Faith vs. Works part 1

Faith Versus Works

     Where you stand on faith and works is profoundly important. This topic has become the dividing line for religions that claim to accept the Bible. Before I reach a conclusion on the issue I will examine the evidence from the Bible and then share the gift and consequences according to where one stands on this issue.
     One may think that faith and works do not make a dichotomy. They will likely say that you need both, you have to have faith and works. Or they might say that you need faith initially, but without works your salvation can’t be maintained. Roman Catholics are the largest group that hold this view. They say that it is God’s grace through a person’s faith that initially saves a person, but it is up to the person to take part in rituals such as baptism, the Eucharist, and confession in order to keep themself saved. What does the Bible say about this? In Galatians 3:1-3 Paul says “You foolish Galatians! Who has hypnotized you, before whose eyes Jesus Christ was vividly portrayed as crucified? I only want to learn this from you: did you receive the Spirit by the works of the law or by hearing with faith? Are you so foolish? After beginning with the Spirit, are you now going to be made complete by the flesh?” In other words, whatever that thing was that saved you, that is the thing that will keep your salvation. Was it works? No. It was Grace operating through faith, and these people were aware of it. That faith in God through the moving of the Holy Spirit is the lone thing that saved them, and that faith in God needs to be the only thing they/ we trust in for salvation.
     Mormons and Jehovah’s Witnesses believe that through doing good works they will earn a special spot in heaven. Jehovah’s Witnesses just want to get to heaven, while Mormons are striving to achieve the highest level of heaven by all the good things that they do. And in case you’re thinking that this belief is exclusive to the cults, you should know that many people that are in good solid churches stumble into this mindset as well. I see Christians all the time wondering where their salvation lies as they are struggling in an addiction or terrible behavior. Someone is not a made a Christian by quitting drinking or drugs. I would expect such behavior to be a side effect, but too often we try to make the side effect the main point.

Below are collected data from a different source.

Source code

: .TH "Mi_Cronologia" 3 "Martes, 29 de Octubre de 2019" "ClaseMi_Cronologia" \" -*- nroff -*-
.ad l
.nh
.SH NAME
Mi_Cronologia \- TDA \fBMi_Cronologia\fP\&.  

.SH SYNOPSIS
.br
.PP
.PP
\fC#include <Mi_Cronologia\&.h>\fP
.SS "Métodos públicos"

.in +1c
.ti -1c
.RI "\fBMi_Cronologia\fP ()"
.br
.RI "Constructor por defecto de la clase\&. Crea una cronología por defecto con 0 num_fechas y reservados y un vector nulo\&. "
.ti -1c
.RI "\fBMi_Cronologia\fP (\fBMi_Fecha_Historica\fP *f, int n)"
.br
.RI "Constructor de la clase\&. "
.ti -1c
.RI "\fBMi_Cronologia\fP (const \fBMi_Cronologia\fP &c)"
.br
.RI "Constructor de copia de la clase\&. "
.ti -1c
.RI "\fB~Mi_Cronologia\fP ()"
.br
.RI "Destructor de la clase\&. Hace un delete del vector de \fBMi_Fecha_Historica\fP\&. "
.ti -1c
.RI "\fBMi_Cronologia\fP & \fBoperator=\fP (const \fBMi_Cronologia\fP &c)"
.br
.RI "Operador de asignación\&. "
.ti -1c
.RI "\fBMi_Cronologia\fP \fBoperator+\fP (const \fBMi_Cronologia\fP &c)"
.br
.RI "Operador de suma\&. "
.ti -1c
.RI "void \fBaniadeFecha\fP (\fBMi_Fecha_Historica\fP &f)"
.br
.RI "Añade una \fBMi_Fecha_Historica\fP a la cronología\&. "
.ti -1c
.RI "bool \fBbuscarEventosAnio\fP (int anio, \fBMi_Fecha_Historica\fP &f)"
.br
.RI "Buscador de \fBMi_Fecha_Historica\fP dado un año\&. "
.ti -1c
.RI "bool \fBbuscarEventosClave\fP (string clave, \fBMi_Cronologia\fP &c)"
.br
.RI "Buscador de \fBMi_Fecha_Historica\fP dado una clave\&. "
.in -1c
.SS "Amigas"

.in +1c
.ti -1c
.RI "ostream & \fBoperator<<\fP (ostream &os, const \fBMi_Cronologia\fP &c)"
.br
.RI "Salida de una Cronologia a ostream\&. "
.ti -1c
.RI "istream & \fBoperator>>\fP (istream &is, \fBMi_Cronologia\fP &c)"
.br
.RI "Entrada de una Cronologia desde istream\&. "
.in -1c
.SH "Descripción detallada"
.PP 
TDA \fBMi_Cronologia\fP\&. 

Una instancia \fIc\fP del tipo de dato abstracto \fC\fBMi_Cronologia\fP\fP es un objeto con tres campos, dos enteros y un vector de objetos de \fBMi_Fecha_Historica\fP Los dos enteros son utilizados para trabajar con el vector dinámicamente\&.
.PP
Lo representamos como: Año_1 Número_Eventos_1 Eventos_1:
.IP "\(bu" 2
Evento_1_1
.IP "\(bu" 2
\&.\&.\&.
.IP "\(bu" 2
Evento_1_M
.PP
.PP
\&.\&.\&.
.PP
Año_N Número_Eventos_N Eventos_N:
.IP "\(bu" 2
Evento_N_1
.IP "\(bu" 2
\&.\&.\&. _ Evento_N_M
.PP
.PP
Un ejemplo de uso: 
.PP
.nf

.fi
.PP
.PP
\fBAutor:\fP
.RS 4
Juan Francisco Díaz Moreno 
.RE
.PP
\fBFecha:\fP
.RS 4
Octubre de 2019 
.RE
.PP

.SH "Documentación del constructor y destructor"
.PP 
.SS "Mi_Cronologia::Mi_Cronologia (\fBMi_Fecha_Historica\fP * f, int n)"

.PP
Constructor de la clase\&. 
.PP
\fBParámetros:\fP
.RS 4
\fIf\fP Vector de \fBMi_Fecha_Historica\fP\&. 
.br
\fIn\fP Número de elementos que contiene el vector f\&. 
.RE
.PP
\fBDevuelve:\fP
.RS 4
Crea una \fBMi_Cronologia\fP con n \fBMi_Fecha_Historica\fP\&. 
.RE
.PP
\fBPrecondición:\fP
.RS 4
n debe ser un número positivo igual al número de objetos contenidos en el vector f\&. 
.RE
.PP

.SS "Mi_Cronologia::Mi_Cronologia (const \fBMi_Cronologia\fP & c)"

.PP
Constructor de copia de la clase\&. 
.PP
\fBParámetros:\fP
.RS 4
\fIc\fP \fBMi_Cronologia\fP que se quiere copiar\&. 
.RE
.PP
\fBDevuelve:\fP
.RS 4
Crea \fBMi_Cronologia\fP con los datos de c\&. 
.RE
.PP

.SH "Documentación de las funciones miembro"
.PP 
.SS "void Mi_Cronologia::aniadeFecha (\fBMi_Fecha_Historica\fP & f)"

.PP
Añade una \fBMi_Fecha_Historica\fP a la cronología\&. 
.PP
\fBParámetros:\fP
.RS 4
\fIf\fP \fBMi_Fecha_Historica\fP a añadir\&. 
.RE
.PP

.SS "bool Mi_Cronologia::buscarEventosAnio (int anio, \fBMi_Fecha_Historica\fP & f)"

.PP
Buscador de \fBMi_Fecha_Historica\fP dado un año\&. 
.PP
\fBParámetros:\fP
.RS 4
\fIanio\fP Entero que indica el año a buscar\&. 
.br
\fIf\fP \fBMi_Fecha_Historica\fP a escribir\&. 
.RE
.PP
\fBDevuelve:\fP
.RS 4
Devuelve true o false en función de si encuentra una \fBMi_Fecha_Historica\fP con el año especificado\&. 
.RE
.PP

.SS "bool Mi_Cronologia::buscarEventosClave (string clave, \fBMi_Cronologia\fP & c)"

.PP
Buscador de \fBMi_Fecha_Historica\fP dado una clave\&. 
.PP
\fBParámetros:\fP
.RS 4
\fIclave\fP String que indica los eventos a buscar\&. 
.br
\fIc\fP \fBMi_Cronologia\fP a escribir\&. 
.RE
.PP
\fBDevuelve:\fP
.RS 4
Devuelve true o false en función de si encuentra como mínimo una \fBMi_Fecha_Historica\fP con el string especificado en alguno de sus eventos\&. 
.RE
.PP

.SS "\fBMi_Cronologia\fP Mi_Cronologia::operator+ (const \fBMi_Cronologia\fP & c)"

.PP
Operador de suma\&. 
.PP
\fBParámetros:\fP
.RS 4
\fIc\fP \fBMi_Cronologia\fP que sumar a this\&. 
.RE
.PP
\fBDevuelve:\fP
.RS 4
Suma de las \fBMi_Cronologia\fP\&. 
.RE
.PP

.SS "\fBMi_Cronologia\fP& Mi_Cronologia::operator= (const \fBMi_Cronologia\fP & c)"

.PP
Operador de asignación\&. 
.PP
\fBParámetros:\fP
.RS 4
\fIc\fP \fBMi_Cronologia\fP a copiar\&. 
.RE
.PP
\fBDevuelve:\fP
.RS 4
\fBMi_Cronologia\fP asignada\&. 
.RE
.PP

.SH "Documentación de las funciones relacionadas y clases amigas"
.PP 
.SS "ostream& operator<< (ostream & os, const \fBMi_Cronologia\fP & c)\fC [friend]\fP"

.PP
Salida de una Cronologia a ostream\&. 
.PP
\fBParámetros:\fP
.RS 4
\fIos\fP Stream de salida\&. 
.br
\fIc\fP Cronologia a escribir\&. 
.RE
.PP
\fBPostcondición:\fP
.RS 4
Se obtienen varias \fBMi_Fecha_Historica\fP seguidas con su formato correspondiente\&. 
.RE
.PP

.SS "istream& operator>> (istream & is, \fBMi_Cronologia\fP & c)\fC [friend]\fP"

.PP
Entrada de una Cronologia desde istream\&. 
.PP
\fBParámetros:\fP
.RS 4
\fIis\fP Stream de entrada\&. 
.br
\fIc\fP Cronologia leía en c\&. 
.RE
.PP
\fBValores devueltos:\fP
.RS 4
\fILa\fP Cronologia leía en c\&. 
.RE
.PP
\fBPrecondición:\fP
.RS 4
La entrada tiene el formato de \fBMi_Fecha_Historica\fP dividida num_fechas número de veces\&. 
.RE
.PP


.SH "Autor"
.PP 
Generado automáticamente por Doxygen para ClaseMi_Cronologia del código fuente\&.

     Let’s put a little history to it. Noah found grace in the eyes of the Lord. Abraham believed God and that was credited to him as righteousness (Genesis 15 6). Moses and the nation of Israel as a whole found grace in the eyes of God. It was God’s choosing that accomplishes salvation work. It certainly had nothing to do with the works that Israel had done at that point, because they have not even been instructed by God yet. David was called a man after God’s heart, but he did a lot of terrible acts. Paul was a man that was advocating the killing of Christians, when God, to show His grace, chose to use Paul as the premier author of the New Testament. Hebrews chapter 11 describes other men of faith.
     Are work necessary? I cannot say this enough- clearly define your terms. What do we mean by necessary? It’s like asking is baptism necessary? You can get caught in a trap if you don’t clearly define “necessary”. Necessary can either mean commanded or needed for salvation. Baptism is commanded, therefore needs to be done. Baptism does not save you. Our good works need to be done since they are commanded, not because they are needed for salvation. Galatians 2:16 ought to settle point: “we know that no one is justified by the works of the law but by faith in Jesus Christ.” For further confirmation, Titus 3:5- “He saved us, not by works of righteousness that we had done, but according to His mercy, through the washing of regeneration and renewal by the Holy Spirit.”
     What has been said up to this point should be sufficient to make it clear that our salvation is in no way dependent on our works.